* [REQUIREMENT]: For the data below, give again exactly the lines from the one containing "M313,1178L342,1222L278,1264L249,1220Z" through the one containing "M695,1786L723,1831L660,1872L631,1828Z", both ends included, and no others.

= Beginning of Section =

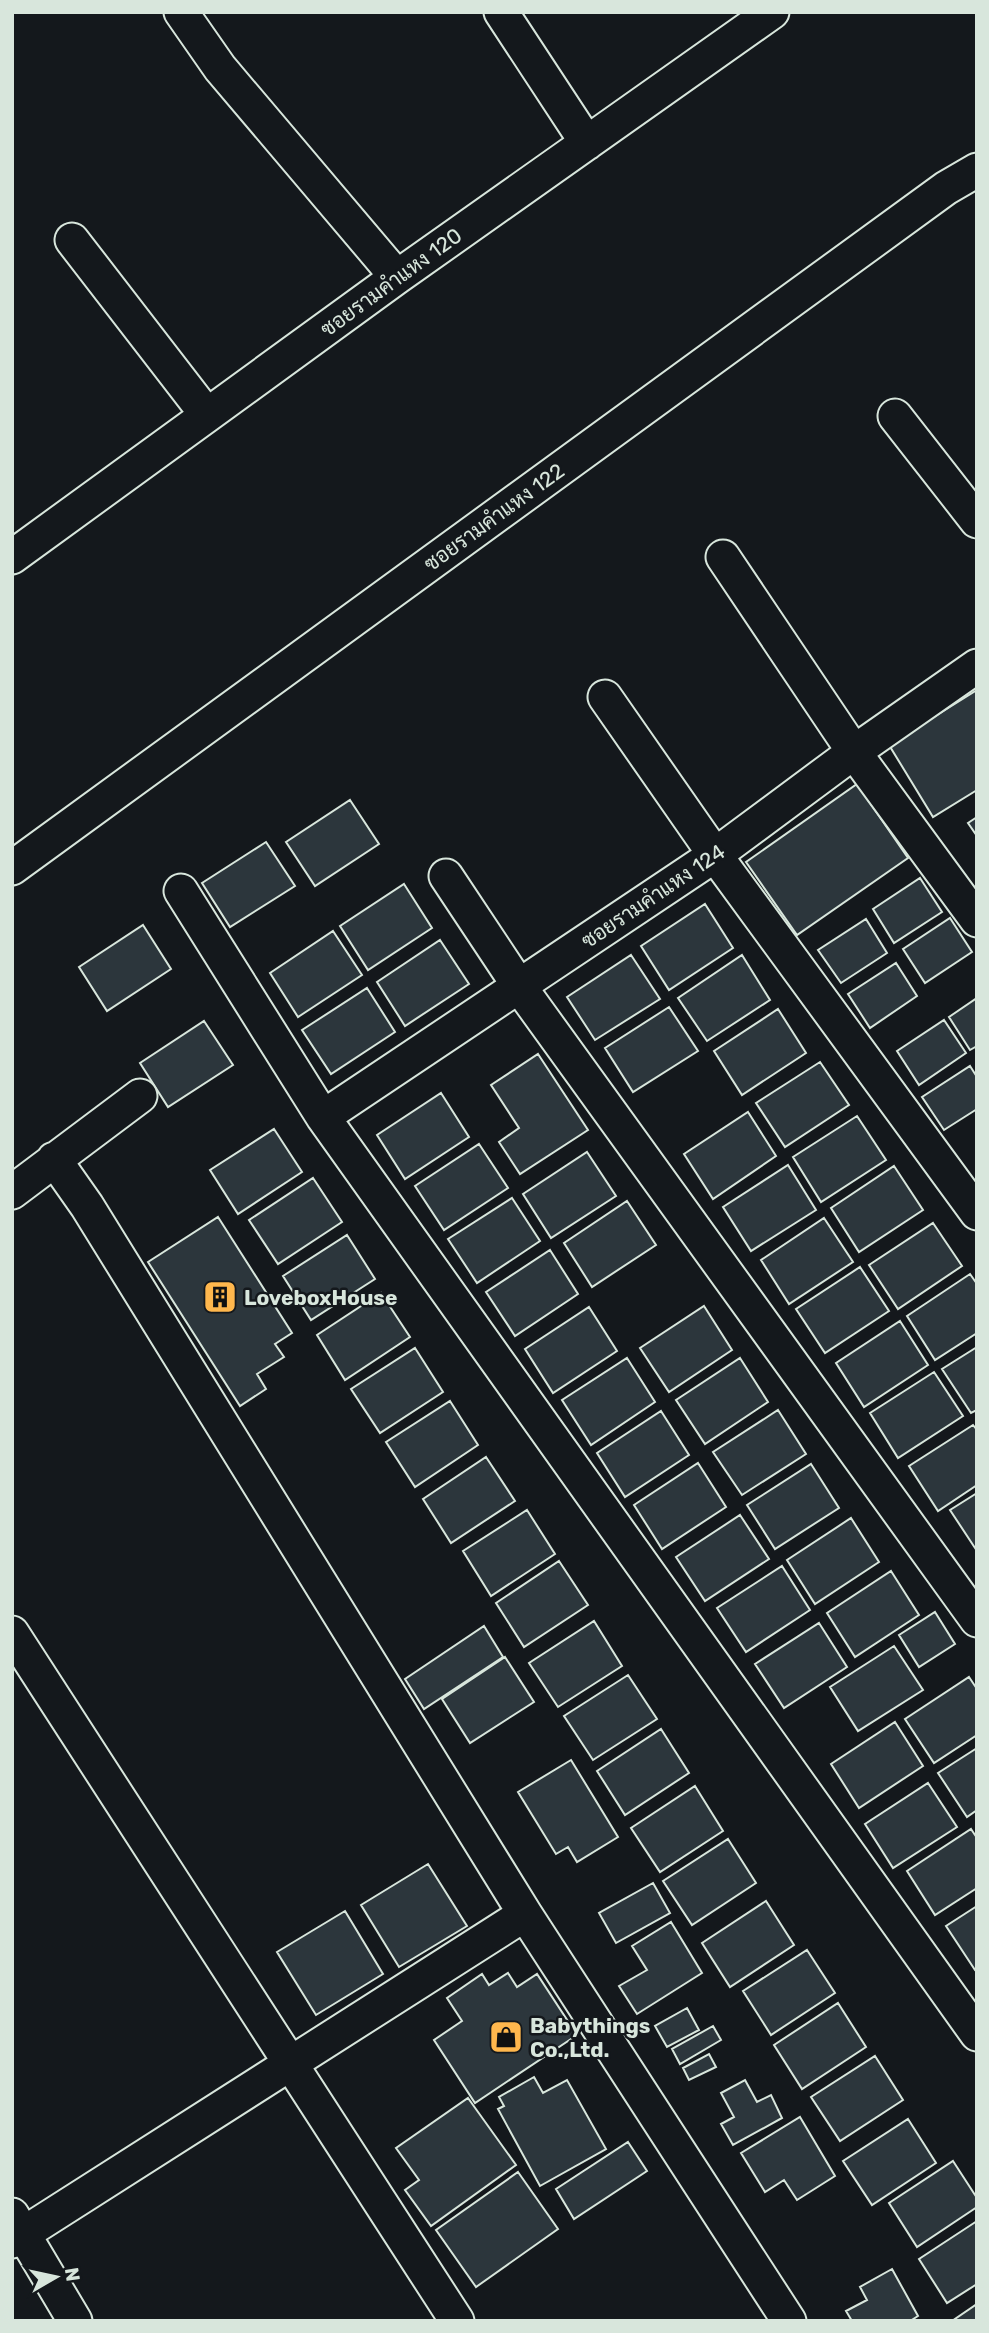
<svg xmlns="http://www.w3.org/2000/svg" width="989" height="2333" viewBox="0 0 989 2333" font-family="Rubik,Sarabun,sans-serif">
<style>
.building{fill:#2c363c;stroke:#d8e6dc;stroke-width:2}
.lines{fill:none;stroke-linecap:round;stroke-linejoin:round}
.street-casing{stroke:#d8e6dc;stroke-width:37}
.street{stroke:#14181c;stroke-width:33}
.labels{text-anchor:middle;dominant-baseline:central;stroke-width:5;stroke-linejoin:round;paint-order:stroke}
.street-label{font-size:21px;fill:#d8e6dc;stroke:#14181c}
.poi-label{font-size:21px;font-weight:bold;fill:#d8e6dc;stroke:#14181c;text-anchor:start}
</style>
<rect width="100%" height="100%" fill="#14181c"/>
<path class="building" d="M977,690V790L933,817L889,745Z
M857,784L908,858L797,935L746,862Z
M350,800L379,844L315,886L286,842Z
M977,817V836L968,823Z
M266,842L295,886L230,927L202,883Z
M920,878L942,912L894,943L873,909Z
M404,884L432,928L368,970L340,926Z
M705,904L733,948L669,990L641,946Z
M950,918L972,952L925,983L903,949Z
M866,919L887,953L841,983L818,950Z
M143,925L171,969L107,1011L79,967Z
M333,931L362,975L298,1017L270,973Z
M440,940L469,984L405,1026L377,982Z
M631,955L660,999L595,1040L567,997Z
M742,955L770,1000L707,1041L678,998Z
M896,963L917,996L870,1028L848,994Z
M367,988L395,1032L331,1074L302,1030Z
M977,998V1046L970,1050L949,1017Z
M669,1007L698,1051L633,1092L605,1048Z
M778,1009L806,1053L742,1095L714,1051Z
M944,1020L966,1053L919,1085L897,1051Z
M204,1021L233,1065L168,1107L140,1063Z
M538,1054L588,1130L520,1174L499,1142L519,1128L491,1085Z
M820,1062L849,1105L785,1147L756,1103Z
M970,1066L977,1077V1109L944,1130L922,1097Z
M441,1093L469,1137L405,1179L377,1135Z
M748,1112L776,1156L713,1199L684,1154Z
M857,1116L886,1160L821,1202L793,1157Z
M274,1129L302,1172L238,1214L210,1170Z
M479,1144L508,1188L444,1230L415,1186Z
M587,1152L616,1196L551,1238L523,1194Z
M788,1165L816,1210L751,1251L723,1207Z
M894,1166L923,1210L859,1252L831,1208Z
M313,1178L342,1222L278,1264L249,1220Z
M512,1198L540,1241L477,1283L448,1239Z
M627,1201L656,1245L592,1287L564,1243Z
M218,1217L292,1333L275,1344L284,1357L257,1374L266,1389L240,1406L148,1262Z
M824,1218L853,1262L789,1304L761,1260Z
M933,1223L962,1266L898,1309L869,1265Z
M347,1235L375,1279L311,1320L283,1276Z
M550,1250L578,1294L515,1336L486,1292Z
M860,1267L889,1311L825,1353L796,1309Z
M970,1274L977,1284V1333L935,1360L907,1316Z
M381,1293L410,1337L345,1380L317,1335Z
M704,1306L732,1350L669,1392L640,1348Z
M589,1307L617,1351L553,1393L525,1349Z
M900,1321L928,1365L864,1407L836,1363Z
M977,1347V1410L971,1413L942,1369Z
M415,1348L443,1392L380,1433L351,1389Z
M627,1358L655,1402L591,1445L562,1400Z
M740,1358L768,1402L705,1444L676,1400Z
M934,1372L963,1416L898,1458L870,1413Z
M450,1401L478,1445L415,1487L386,1442Z
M778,1410L806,1454L742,1495L713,1452Z
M661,1411L689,1455L625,1497L597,1453Z
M973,1425L977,1430V1485L938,1511L909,1466Z
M486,1457L515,1501L451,1543L423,1499Z
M698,1463L726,1507L662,1549L634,1505Z
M811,1464L839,1508L775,1549L747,1505Z
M977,1493V1551L950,1510Z
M527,1510L555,1554L491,1596L463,1551Z
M740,1515L769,1559L705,1601L676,1557Z
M851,1518L879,1562L815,1604L787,1560Z
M559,1561L588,1605L524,1647L496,1603Z
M782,1566L810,1610L746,1652L717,1608Z
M891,1571L919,1615L855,1657L827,1613Z
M935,1612L955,1644L919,1667L899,1635Z
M594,1621L622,1666L558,1707L529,1663Z
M819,1623L847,1667L784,1708L755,1664Z
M484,1626L503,1657L424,1709L405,1679Z
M894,1646L923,1690L858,1731L830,1687Z
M505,1657L534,1702L470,1743L442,1699Z
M628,1675L657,1719L593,1760L564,1716Z
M969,1677L977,1689V1735L934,1763L905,1719Z
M895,1722L923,1766L859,1808L831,1764Z
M661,1729L689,1773L625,1815L597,1771Z
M977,1748V1810L967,1817L938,1773Z
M571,1760L618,1837L577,1862L568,1847L556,1854L518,1792Z
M928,1783L957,1827L893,1868L865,1824Z
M695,1786L723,1831L660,1872L631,1828Z
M971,1829L977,1838V1888L935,1915L907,1871Z
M728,1839L756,1883L692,1925L663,1881Z
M428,1864L467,1926L399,1967L361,1905Z
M653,1883L670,1913L616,1943L599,1913Z
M766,1901L794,1945L730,1987L702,1943Z
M977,1906V1969L975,1970L946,1926Z
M345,1911L383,1974L316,2015L277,1952Z
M671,1922L702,1973L637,2014L619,1986L647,1970L632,1946Z
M807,1950L835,1993L771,2035L743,1991Z
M508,1973L517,1987L537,1974L577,2035L475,2103L434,2040L462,2021L447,1998L482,1974L489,1985Z
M838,2003L866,2047L802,2089L774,2045Z
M687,2008L699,2030L667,2047L655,2026Z
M713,2026L721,2040L680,2064L672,2049Z
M709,2054L716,2067L689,2080L683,2068Z
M875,2056L903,2100L840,2141L811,2097Z
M534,2077L543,2093L567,2080L606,2149L540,2186L498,2109L504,2106L499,2097Z
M745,2080L757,2102L771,2095L782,2118L733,2145L721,2124L734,2117L721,2093Z
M468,2098L516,2165L431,2226L405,2190L419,2180L396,2148Z
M800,2117L835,2176L797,2200L784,2180L765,2192L741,2153Z
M908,2119L936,2163L872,2205L843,2161Z
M628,2142L647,2171L574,2219L556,2189Z
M953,2161L977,2198V2207L917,2247L889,2203Z
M518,2172L558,2229L476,2287L436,2230Z
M977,2221V2284L947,2303L919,2259Z
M892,2269L918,2316L910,2321H852L846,2311L867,2300L860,2287Z
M977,2304V2321H952Z"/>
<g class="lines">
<defs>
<path id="street" d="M181,12L220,68L397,277
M501,12L587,143
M72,240L207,415
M895,416L977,521
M12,557L397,277L772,12
M723,557L854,752L977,920
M605,697L715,855L977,1213
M12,868L946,188L977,170
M446,876L519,986L977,1620
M181,891L323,1117L977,2034
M323,1117L715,855L854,752L977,666
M54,1159L87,1206L525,1914L789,2321
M12,1192L140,1096
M12,1633L457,2321
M12,2215L75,2321
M12,2241L525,1914"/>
</defs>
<use href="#street" class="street-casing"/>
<use href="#street" class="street"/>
</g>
<defs>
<symbol id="building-square" viewBox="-11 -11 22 22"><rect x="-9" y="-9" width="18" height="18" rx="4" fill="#ffb74d" stroke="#14181c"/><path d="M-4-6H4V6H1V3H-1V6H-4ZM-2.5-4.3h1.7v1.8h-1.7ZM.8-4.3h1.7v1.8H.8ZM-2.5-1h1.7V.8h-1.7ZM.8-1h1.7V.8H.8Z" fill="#111"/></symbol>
<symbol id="shop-square" viewBox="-11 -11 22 22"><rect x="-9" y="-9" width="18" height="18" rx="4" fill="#ffb74d" stroke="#14181c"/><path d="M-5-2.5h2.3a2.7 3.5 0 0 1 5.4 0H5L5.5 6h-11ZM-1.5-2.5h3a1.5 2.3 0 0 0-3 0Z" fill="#111"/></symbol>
</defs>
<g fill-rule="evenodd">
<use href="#building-square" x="201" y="1278" width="38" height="38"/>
<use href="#shop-square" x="487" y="2018" width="38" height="38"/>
</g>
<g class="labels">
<g class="street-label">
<text transform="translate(391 282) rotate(-36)">ซอยรามคำแหง 120</text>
<text transform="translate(494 517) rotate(-36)">ซอยรามคำแหง 122</text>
<text transform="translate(653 896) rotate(-34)">ซอยรามคำแหง 124</text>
</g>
<g class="poi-label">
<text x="244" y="1297">LoveboxHouse</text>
<text x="530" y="2025">Babythings<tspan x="530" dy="24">Co.,Ltd.</tspan></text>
</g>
</g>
<rect width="989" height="2333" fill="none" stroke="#d8e6dc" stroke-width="28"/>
<g transform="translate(56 2277) rotate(81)" stroke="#14181c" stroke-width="5" paint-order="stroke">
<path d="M0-5L12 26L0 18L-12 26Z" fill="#d8e6dc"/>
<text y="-10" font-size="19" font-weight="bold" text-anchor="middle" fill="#d8e6dc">N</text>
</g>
</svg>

= End of Section =

* [TASK OUTPUT]:
M313,1178L342,1222L278,1264L249,1220Z
M512,1198L540,1241L477,1283L448,1239Z
M627,1201L656,1245L592,1287L564,1243Z
M218,1217L292,1333L275,1344L284,1357L257,1374L266,1389L240,1406L148,1262Z
M824,1218L853,1262L789,1304L761,1260Z
M933,1223L962,1266L898,1309L869,1265Z
M347,1235L375,1279L311,1320L283,1276Z
M550,1250L578,1294L515,1336L486,1292Z
M860,1267L889,1311L825,1353L796,1309Z
M970,1274L977,1284V1333L935,1360L907,1316Z
M381,1293L410,1337L345,1380L317,1335Z
M704,1306L732,1350L669,1392L640,1348Z
M589,1307L617,1351L553,1393L525,1349Z
M900,1321L928,1365L864,1407L836,1363Z
M977,1347V1410L971,1413L942,1369Z
M415,1348L443,1392L380,1433L351,1389Z
M627,1358L655,1402L591,1445L562,1400Z
M740,1358L768,1402L705,1444L676,1400Z
M934,1372L963,1416L898,1458L870,1413Z
M450,1401L478,1445L415,1487L386,1442Z
M778,1410L806,1454L742,1495L713,1452Z
M661,1411L689,1455L625,1497L597,1453Z
M973,1425L977,1430V1485L938,1511L909,1466Z
M486,1457L515,1501L451,1543L423,1499Z
M698,1463L726,1507L662,1549L634,1505Z
M811,1464L839,1508L775,1549L747,1505Z
M977,1493V1551L950,1510Z
M527,1510L555,1554L491,1596L463,1551Z
M740,1515L769,1559L705,1601L676,1557Z
M851,1518L879,1562L815,1604L787,1560Z
M559,1561L588,1605L524,1647L496,1603Z
M782,1566L810,1610L746,1652L717,1608Z
M891,1571L919,1615L855,1657L827,1613Z
M935,1612L955,1644L919,1667L899,1635Z
M594,1621L622,1666L558,1707L529,1663Z
M819,1623L847,1667L784,1708L755,1664Z
M484,1626L503,1657L424,1709L405,1679Z
M894,1646L923,1690L858,1731L830,1687Z
M505,1657L534,1702L470,1743L442,1699Z
M628,1675L657,1719L593,1760L564,1716Z
M969,1677L977,1689V1735L934,1763L905,1719Z
M895,1722L923,1766L859,1808L831,1764Z
M661,1729L689,1773L625,1815L597,1771Z
M977,1748V1810L967,1817L938,1773Z
M571,1760L618,1837L577,1862L568,1847L556,1854L518,1792Z
M928,1783L957,1827L893,1868L865,1824Z
M695,1786L723,1831L660,1872L631,1828Z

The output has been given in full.